A Cultura da Vitimização: O protagonismo às avessas

Ao se tornarem vítimas alguns indivíduos acreditam que adquirem o direito de fugir de suas próprias responsabilidades e de encarar a realidade, responsabilizando os outros pelos seus fracassos.

A vítima é frequentemente retratada como o protagonista de nossa era atual. Ser uma vítima confere prestígio, exige atenção e promove o reconhecimento. Ela age como um poderoso gerador de identidade, direitos e autoestima. Além disso, a vítima parece imune a críticas e goza de uma inocência que transcende qualquer dúvida razoável. Como alguém poderia culpar ou, melhor dizendo, responsabilizar uma vítima por algo? Afinal, ela não age; ela sofre. Na figura da vítima, coexistem a ausência e a reivindicação, a fragilidade e a pretensão, o desejo de ter e o desejo de ser. Portanto, somos definidos não pelo que fazemos, mas pelo que sofremos, pelo que podemos perder e pelo que nos foi privado (Giglioli, 2016, p. 19).

Essas palavras marcantes são as primeiras do livro “Crítica da Vítima” de Daniele Giglioli (2016), que serve como um guia fundamental para compreender essa cultura da vitimização.

**LISTA DE EXERCÍCIOS:**
• a. Resuma em duas frases o texto sobre a cultura da vitimização.
• b. De acordo com o texto sobre a cultura da vitimização, qual livro de Daniele Giglioli abre com as palavras citadas?
• c. Escreva a continuação do texto sobre a cultura da vitimização a partir da última frase apresentada.

**TRECHO DOS DADOS:**
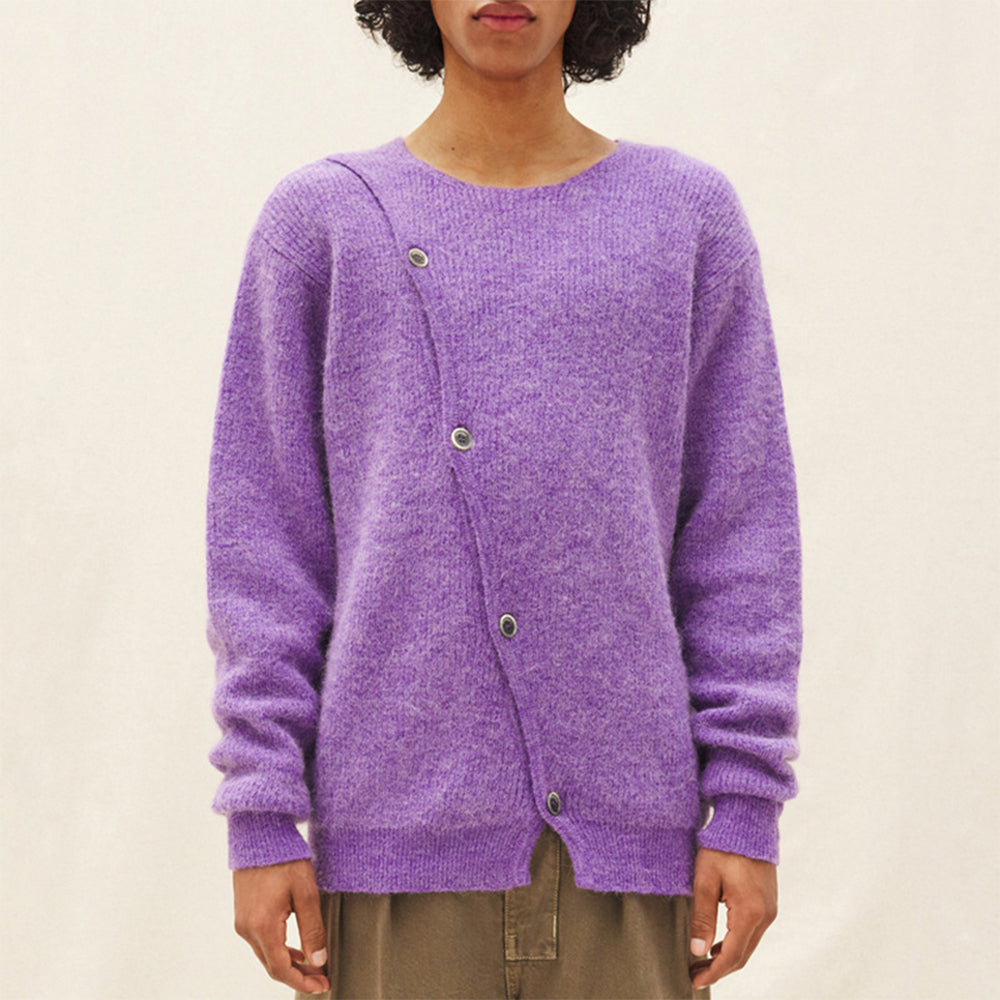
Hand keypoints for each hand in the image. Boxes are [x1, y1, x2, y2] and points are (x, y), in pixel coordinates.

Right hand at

**RESPOSTAS:**
• a. Na cultura da vitimização, alguns indivíduos se tornam vítimas para fugir das próprias responsabilidades e culpar os outros por seus fracassos. A vítima aparece como protagonista da era atual, ganha prestígio, atenção e reconhecimento e parece imune a críticas, de modo que somos definidos pelo que sofremos, e não pelo que fazemos.

• b. O livro "Crítica da Vítima", de 2016.

• c.
Transformação da Vítima em Identidade

O objetivo da crítica de Giglioli não se resume a negar a existência de vítimas reais que enfrentam injustiças e crimes, pois é inquestionável que tais vítimas estão presentes em nossa sociedade. Seus sofrimentos merecem nossa atenção e compaixão. No entanto, o cerne da análise de Giglioli reside na transformação do próprio conceito de vítima e na sua crescente relevância no mundo atual.

Neste livro, a autora busca desvelar como a noção de vítima não se limita mais a um papel passivo e momentâneo. Ela se tornou uma ferramenta central, um conceito poderoso que molda a mentalidade e o comportamento das pessoas. A cultura da vitimização, como Giglioli a descreve, é uma mentalidade que se difunde amplamente, independente de as pessoas terem ou não passado por eventos verdadeiramente traumáticos.

Em vez de ser apenas uma descrição de uma situação específica de sofrimento, a vítima torna-se uma identidade, um ponto de referência no qual muitos se ancoram. A ideia central é que essa transformação vai além da mera identificação com a vítima; ela cria um terreno fértil para a vitimização crônica, onde indivíduos podem adotar essa posição mesmo em situações onde a linha entre vítima e responsável é nebulosa.

O livro de Giglioli nos convida a refletir sobre como a cultura da vitimização influencia nossas interações sociais, nossas percepções sobre o mundo e nossa própria identidade. Ele nos alerta para o perigo de uma mentalidade que promove a passividade em detrimento da ação e que, em última instância, pode minar nossa capacidade de lidar construtivamente com os desafios que enfrentamos.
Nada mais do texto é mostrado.